ALEX0813 發表於 2015-3-21 01:49
第二十一章一探黑霧中

    齊休把想法一說,很得到眾人的讚同,於是楚秦門上下立刻動了起來。

    船小好調頭,小宗門就這一點優勢,不像以前的楚秦門,練氣修士幾十個,還山頭林立,互相推諉,辦事效率低得發指。

    何玉最積極,他拉著張世石一道,先按照齊休劃出的玉簡中路線往山腳下探查,黃和等人在後麵接應。

    齊休帶著展元、古吉整理修真材料,看看有什麼符篆丹藥之類在黑霧能用得上。按玉簡中說,那黑霧越濃,毒性越大,而且惡臭難當,所以一般的防禦罩符篆,可能還沒有作用。雖然黑霧中少有活物能生存,但還是得準備一些攻擊符篆和回血回氣丹藥,以備不時之需。

    潘榮和秦唯喻則抓緊時間休息,暫時不安排他倆做任何事。

    一炷香時間還沒到,探路的人就灰頭土臉得回來了,“太難聞了,什麼元素防禦罩都不頂用!又臭又毒!”何玉貪婪得大口呼吸著【黃沙幻陣】內的清新空氣,鬱悶的說道。

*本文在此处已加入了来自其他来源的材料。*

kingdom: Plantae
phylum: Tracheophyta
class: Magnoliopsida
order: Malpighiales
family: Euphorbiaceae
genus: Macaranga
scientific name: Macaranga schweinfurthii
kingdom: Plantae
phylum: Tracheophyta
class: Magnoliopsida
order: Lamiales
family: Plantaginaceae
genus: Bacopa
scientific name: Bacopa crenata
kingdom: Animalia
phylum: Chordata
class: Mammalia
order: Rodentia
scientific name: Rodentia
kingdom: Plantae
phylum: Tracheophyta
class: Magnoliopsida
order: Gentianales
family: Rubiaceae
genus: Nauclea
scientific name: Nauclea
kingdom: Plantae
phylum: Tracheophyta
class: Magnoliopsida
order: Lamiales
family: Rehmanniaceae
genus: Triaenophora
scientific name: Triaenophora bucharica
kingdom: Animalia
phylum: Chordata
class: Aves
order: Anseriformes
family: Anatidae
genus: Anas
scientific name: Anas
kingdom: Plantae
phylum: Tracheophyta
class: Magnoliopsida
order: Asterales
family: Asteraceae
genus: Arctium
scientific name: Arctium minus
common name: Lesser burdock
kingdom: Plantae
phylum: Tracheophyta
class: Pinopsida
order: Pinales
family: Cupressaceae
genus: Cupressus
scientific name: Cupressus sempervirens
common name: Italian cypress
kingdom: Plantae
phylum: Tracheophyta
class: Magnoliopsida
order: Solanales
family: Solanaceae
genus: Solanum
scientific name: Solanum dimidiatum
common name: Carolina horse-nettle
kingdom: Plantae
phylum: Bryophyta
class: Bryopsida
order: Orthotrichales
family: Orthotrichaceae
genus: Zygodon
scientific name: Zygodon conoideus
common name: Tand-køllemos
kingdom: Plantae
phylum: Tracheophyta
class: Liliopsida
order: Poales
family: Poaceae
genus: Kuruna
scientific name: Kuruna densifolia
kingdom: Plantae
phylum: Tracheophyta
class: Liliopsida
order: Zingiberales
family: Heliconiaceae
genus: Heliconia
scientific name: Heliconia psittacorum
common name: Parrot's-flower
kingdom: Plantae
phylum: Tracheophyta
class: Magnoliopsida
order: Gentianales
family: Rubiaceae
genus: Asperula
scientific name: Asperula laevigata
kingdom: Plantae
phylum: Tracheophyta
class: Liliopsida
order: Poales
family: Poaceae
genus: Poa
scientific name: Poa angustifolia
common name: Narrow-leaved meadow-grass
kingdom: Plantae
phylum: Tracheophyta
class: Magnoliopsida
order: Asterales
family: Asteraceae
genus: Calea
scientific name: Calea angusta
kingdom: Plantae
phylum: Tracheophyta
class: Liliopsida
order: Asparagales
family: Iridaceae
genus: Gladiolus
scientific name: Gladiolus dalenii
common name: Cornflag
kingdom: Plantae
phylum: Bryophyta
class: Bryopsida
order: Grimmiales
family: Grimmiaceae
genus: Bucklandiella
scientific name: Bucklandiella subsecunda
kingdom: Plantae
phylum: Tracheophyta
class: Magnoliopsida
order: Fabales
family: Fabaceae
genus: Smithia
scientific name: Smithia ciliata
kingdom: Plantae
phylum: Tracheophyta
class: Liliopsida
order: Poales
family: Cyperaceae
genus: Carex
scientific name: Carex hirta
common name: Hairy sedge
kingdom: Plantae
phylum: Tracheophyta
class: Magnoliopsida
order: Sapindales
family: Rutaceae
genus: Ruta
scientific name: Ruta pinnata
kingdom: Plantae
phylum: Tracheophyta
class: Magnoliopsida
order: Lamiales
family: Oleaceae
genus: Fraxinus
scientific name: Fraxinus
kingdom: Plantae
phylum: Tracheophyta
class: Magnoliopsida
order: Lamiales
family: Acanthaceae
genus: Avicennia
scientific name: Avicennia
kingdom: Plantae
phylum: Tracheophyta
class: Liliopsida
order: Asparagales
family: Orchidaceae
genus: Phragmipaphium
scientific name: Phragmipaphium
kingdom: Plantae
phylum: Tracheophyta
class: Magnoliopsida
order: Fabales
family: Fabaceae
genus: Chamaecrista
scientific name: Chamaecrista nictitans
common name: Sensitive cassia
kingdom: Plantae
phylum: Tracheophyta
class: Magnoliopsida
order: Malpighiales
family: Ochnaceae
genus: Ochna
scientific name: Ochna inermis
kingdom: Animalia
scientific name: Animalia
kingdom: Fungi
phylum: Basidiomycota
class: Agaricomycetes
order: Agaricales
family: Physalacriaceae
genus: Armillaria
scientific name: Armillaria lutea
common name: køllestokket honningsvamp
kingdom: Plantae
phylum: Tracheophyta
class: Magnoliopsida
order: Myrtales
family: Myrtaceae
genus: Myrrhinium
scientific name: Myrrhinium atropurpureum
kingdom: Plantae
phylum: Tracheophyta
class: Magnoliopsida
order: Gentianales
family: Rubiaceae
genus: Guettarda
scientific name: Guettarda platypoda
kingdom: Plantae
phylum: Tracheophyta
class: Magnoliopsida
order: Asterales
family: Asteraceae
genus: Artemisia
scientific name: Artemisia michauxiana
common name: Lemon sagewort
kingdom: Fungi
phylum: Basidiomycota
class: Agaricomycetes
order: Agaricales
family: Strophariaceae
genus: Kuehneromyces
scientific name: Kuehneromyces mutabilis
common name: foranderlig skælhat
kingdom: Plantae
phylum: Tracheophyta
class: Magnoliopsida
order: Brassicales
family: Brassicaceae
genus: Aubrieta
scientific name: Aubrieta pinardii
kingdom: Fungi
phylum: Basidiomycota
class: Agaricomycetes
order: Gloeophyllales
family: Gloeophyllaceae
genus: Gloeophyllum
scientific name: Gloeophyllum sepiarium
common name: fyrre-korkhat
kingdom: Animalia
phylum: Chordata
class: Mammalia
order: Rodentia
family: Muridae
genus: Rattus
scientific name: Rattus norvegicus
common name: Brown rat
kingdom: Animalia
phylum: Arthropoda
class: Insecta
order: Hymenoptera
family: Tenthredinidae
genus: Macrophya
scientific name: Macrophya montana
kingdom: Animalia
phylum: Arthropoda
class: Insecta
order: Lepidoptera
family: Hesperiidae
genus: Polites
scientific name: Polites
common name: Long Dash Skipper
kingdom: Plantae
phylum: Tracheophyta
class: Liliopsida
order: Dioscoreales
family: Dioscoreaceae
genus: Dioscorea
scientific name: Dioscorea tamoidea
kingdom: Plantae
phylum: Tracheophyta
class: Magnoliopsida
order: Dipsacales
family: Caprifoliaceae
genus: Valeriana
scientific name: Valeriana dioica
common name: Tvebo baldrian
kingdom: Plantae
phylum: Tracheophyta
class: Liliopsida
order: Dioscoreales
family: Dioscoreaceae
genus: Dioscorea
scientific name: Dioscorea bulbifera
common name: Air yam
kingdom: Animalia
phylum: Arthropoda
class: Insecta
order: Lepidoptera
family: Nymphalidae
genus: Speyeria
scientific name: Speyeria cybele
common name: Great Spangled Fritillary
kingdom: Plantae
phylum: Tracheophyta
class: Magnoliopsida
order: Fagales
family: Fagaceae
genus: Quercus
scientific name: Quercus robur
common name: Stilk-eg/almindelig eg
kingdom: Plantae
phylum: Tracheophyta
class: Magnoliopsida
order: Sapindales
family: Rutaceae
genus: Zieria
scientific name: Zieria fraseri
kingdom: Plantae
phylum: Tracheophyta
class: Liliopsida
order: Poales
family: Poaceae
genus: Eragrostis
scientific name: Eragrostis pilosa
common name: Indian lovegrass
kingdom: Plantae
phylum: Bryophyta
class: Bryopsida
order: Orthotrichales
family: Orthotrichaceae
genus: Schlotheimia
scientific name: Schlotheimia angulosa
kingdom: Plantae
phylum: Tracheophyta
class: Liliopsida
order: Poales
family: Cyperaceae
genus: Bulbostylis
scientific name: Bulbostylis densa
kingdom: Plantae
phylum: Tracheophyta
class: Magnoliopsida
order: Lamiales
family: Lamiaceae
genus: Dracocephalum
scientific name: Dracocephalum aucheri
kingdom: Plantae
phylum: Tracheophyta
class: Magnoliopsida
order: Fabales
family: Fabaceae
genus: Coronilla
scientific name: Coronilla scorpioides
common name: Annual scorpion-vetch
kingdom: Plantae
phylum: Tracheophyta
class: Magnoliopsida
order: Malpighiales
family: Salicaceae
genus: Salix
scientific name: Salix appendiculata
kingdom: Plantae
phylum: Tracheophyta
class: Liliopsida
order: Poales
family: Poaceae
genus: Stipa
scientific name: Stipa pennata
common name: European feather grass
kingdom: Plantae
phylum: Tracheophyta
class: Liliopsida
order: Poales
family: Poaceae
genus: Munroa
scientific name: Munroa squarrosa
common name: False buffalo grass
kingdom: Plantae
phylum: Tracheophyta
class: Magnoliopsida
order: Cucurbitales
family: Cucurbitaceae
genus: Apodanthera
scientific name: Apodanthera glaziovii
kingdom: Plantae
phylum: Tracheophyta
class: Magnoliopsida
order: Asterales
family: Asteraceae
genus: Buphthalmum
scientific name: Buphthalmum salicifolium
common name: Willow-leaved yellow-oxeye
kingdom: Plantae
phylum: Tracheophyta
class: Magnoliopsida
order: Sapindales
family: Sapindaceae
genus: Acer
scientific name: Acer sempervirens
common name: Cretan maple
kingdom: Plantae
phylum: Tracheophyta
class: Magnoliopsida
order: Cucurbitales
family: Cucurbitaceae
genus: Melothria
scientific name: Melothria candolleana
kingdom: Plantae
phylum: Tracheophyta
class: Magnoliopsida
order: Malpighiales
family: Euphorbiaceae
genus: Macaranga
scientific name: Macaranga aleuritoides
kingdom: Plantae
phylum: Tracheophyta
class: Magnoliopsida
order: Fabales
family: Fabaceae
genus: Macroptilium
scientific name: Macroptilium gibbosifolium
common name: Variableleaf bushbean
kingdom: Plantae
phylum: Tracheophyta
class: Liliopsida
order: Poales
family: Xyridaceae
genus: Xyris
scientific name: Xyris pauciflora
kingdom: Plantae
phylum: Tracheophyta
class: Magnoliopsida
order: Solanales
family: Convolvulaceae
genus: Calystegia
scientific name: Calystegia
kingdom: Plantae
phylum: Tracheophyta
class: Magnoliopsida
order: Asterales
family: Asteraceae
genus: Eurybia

    張世石臉色也差得很,但還是冷靜的分析,“隻有【火元素防禦罩】可以抵禦毒氣近身,但是擋不住那股臭味,人根本受不了。我估計一階符篆,隻有【風元素防禦罩】可以較完美的抵禦住黑霧,其他術法,以我們的修為,也沒有一個對下到山腳有幫助的。”

    何玉和張世石探得最深,臉上被一股淡淡的黑氣籠罩,有輕微黑霧中毒的跡象。

    虞景和古吉的雜靈根有水靈根,齊休命他們上前給兩人施法祛毒,古吉雖然隻比何玉小一歲,但是少年心性強很多,這是他的法術第一次正式派上用場,興奮驕傲地上前,對著兩人狂刷水係祛毒小法術,很靈力耗盡,難得的失了精神頭。

    齊休自己的獸靈根是一點用場派不上,隻好鬱結地看著弟子們忙活。

    【風元素防禦罩】是一階極品符篆,隻有罕見風靈根的修士才能製備,秦斯言留給門派的修真材料中可是沒有。

    “沒有辦法,楚秦門畢竟初來乍到,還沒有學會在黑河中生存。”心想了想,“說不得,還是得求到楚家頭上。”齊休打定了主意,安慰了弟子們一番,轉身進了掌門內室。

    將房門關好,小心地從懷的【儲物袋】掏出一個小木盒,麵存放著裝【築基丹】的瓶子,和一封書信,是齊休為自己立的遺囑。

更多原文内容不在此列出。